Delia, Haeru’yu hep takdir etmişti.

Haeru, Ejderkanı Kalesinde fazla göze batmazdı, ancak ne zaman bir sorun çıksa, Haeru diğerlerinin yapmak istemediği görevleri en ufak şikayet etmeden yerine getirirdi.

İlah seviyeye ulaştığından beri Linley eskisi gibi baskı altında hissetmiyordu. Genellikle, ilahi klonunu eğitimde bırakıp, orijinal vücuduyla ara sıra Ejderkanı Kalesinde dolaşmaya çıkardı. Ne de olsa yaşam yalnızca eğitimden ibaret değildi.

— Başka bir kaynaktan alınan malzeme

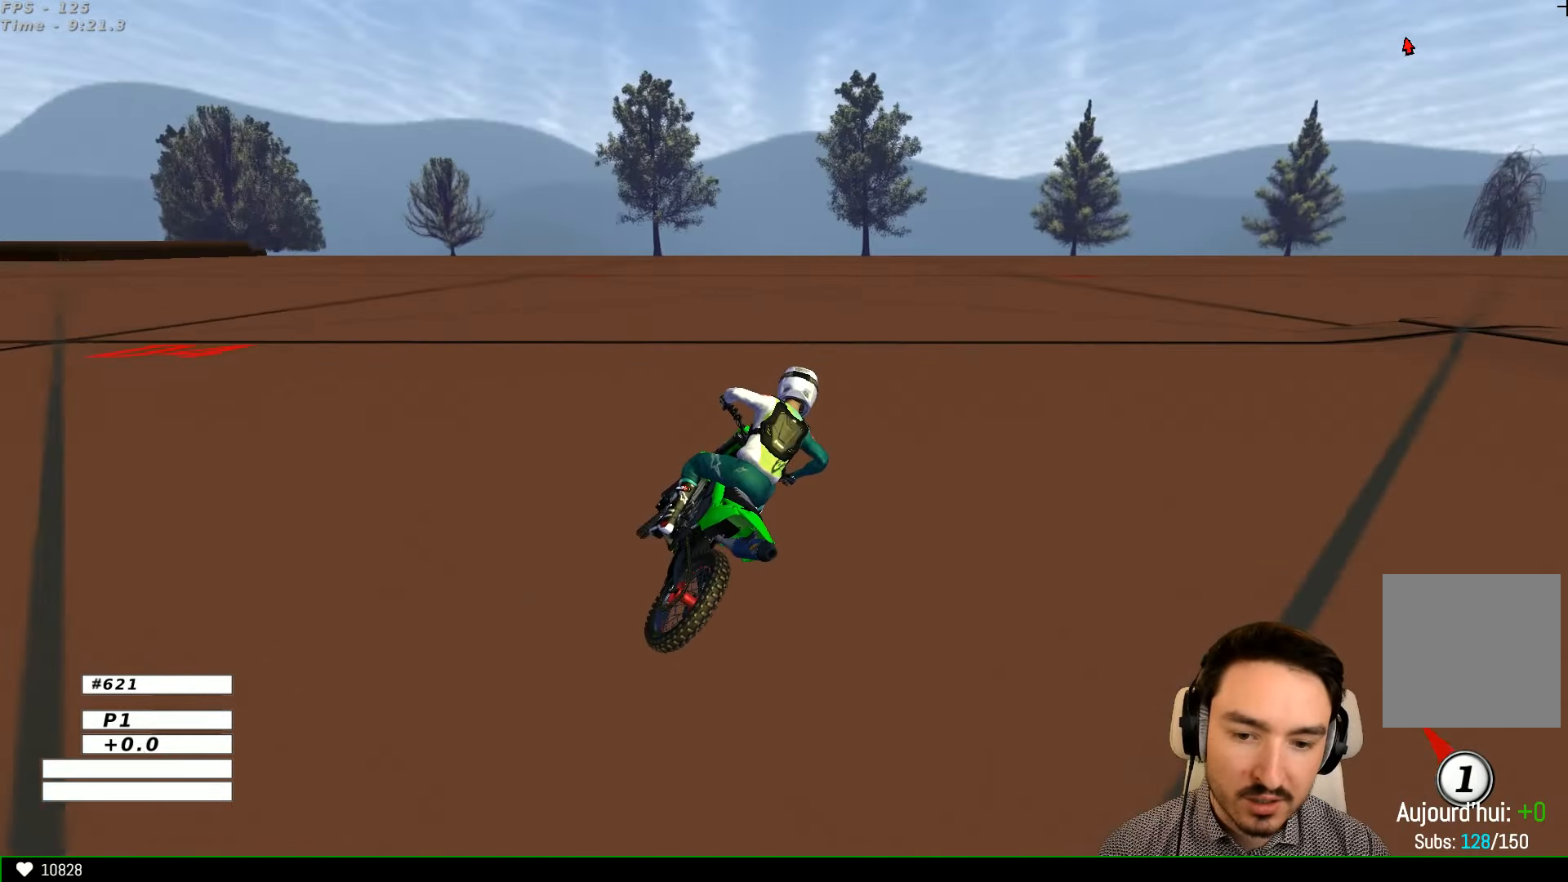
{"buttons": ["R2"], "left_stick": "center", "right_stick": "center", "events": [[67, "R2", "up"], [200, "left_stick", "center"], [233, "R2", "down"], [367, "R2", "up"], [467, "R2", "down"]]}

Ejderkanı Kalesinin ana salonunda.

Onlarca insan on metre uzunluğundaki masanın etrafında toplanmıştı. Linley baş köşeye oturmuştu ve birlikte yemek yiyorlardı.

“Gümbür…”

Güneyden eşsiz bir enerji dalgası yayıldı. Ana salondaki diğer insanlar bunu fark etmemişti, ancak Linley, kafasını kaldırıp hayretle güneye doğru baktı. “Bir başkası daha İlah seviyeye ulaştı!”

Daha önce doğal yasaların enerjisini sezmiş olan Linley bu enerji dalgasını kolayca tanımıştı.

Enerji dalgası uzun bir mesafe kat edip, şu anda çok güçsüz olmasına rağmen, Linley hala net bir şekilde hissedebilmişti. Bu, biri İlah seviyeye ulaştığında ortaya çıkan doğal yasalara ait eşsiz bir enerjiydi.

“Güneyde biri İlah seviyeye ulaştı. Acaba kim?” Linley meraklanmıştı.

Daha açık olmak gerekirse, şu anda hem Tulily hem de Desri, Linley’in güneyindeydi. Bu iki tanıdık figür haricinde, son yıllarda birdenbire ortaya çıkan temel azizler de vardı, örneğin Rohault İmparatorluğundaki o iki aziz gibi. Her biri İlah seviyeye ulaşma potansiyeli taşıyordu.

O halde az önce İlah seviyeye ulaşan kimdi?

“Siz yemeye devam edin. Benim gitmem gereken bir yer var.” Linley ayağa kalktı.

Wharton, Gates ve diğerleri şaşkın ifadelerle Linley’e baktılar, ancak neden olduğunu sormadılar. Linley ana salondan çıkıp, hemen göğe yükseldi.

Havada, Linley enerji dalgalarının nereden geldiğini daha net şekilde hissedebilmişti. “Doğruca güneyden. Bu Tulily olmamalı.” Daha fazla düşünmeden, hemen ruhsal enerjisini yaydı. İlah seviyeye ulaştığından beri, ruhsal enerjisi aynı zamanda ‘ilahi sezgi’ olarak da adlandırılabilirdi.

Linley’in ‘ilahi sezgi’si anında geniş bir bölgeye yayıldı. Eğer o yirmi milyon ruhu özümsemeseydi, Linley’in ilahi sezgisi yalnızca bin kilometrelik bir bölgeye yayılabilirdi.

Ancak şimdi… Linley’in ilahi sezgisi on bin kilometrelik bir alanı kapsayabiliyordu. Ancak tabiî ki , bu yalnızca Yulan Kıtası için geçerliydi. Eğer yüksek boyutlardan birinde olsaydı, ilahi sezgisinin kapsadığı alan çok daha küçük olurdu.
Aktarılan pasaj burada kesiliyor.